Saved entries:
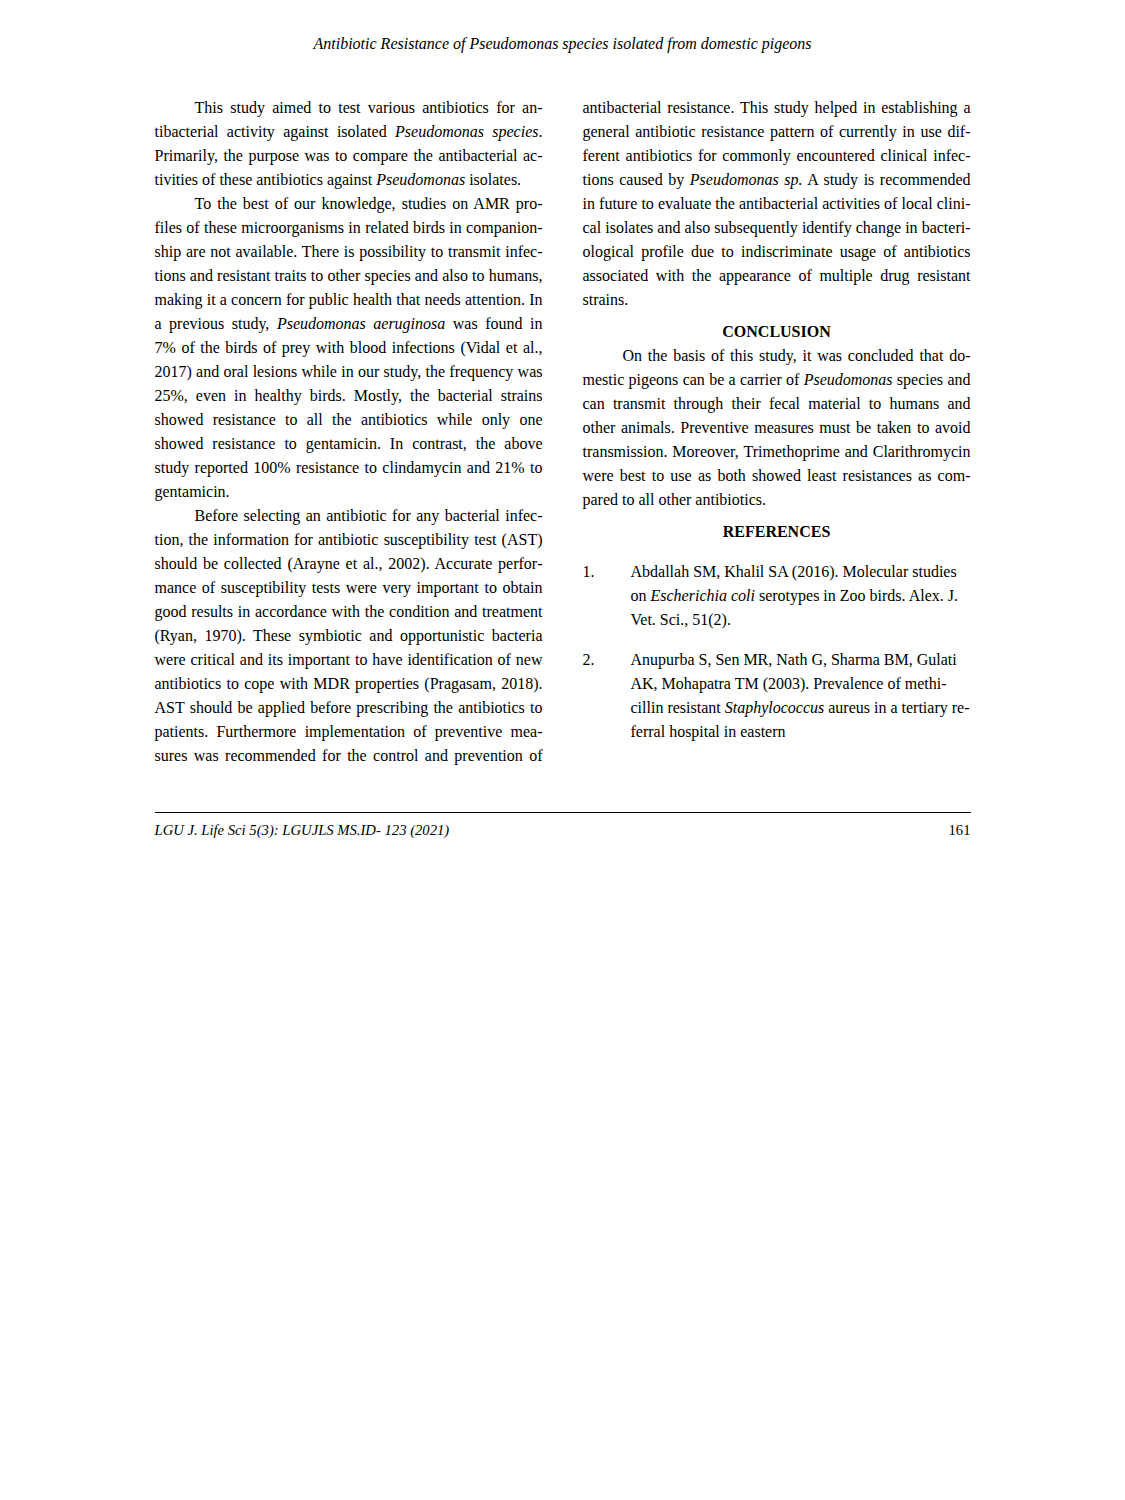Antibiotic Resistance of Pseudomonas species isolated from domestic pigeons
This study aimed to test various antibiotics for antibacterial activity against isolated Pseudomonas species. Primarily, the purpose was to compare the antibacterial activities of these antibiotics against Pseudomonas isolates.
To the best of our knowledge, studies on AMR profiles of these microorganisms in related birds in companionship are not available. There is possibility to transmit infections and resistant traits to other species and also to humans, making it a concern for public health that needs attention. In a previous study, Pseudomonas aeruginosa was found in 7% of the birds of prey with blood infections (Vidal et al., 2017) and oral lesions while in our study, the frequency was 25%, even in healthy birds. Mostly, the bacterial strains showed resistance to all the antibiotics while only one showed resistance to gentamicin. In contrast, the above study reported 100% resistance to clindamycin and 21% to gentamicin.
Before selecting an antibiotic for any bacterial infection, the information for antibiotic susceptibility test (AST) should be collected (Arayne et al., 2002). Accurate performance of susceptibility tests were very important to obtain good results in accordance with the condition and treatment (Ryan, 1970). These symbiotic and opportunistic bacteria were critical and its important to have identification of new antibiotics to cope with MDR properties (Pragasam, 2018). AST should be applied before prescribing the antibiotics to patients. Furthermore implementation of preventive measures was recommended for the control and prevention of antibacterial resistance. This study helped in establishing a general antibiotic resistance pattern of currently in use different antibiotics for commonly encountered clinical infections caused by Pseudomonas sp. A study is recommended in future to evaluate the antibacterial activities of local clinical isolates and also subsequently identify change in bacteriological profile due to indiscriminate usage of antibiotics associated with the appearance of multiple drug resistant strains.
Conclusion
On the basis of this study, it was concluded that domestic pigeons can be a carrier of Pseudomonas species and can transmit through their fecal material to humans and other animals. Preventive measures must be taken to avoid transmission. Moreover, Trimethoprime and Clarithromycin were best to use as both showed least resistances as compared to all other antibiotics.
References
1. Abdallah SM, Khalil SA (2016). Molecular studies on Escherichia coli serotypes in Zoo birds. Alex. J. Vet. Sci., 51(2).
2. Anupurba S, Sen MR, Nath G, Sharma BM, Gulati AK, Mohapatra TM (2003). Prevalence of methicillin resistant Staphylococcus aureus in a tertiary referral hospital in eastern
LGU J. Life Sci 5(3): LGUJLS MS.ID- 123 (2021) 161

> **WHAT YOU ARE ASKED TO DO**:
Search the data above for the string "birds". Report every line where it is found.

> **RESULT OF THE TASK**:
To the best of our knowledge, studies on AMR profiles of these microorganisms in related birds in companionship are not available. There is possibility to transmit infections and resistant traits to other species and also to humans, making it a concern for public health that needs attention. In a previous study, Pseudomonas aeruginosa was found in 7% of the birds of prey with blood infections (Vidal et al., 2017) and oral lesions while in our study, the frequency was 25%, even in healthy birds. Mostly, the bacterial strains showed resistance to all the antibiotics while only one showed resistance to gentamicin. In contrast, the above study reported 100% resistance to clindamycin and 21% to gentamicin.
1. Abdallah SM, Khalil SA (2016). Molecular studies on Escherichia coli serotypes in Zoo birds. Alex. J. Vet. Sci., 51(2).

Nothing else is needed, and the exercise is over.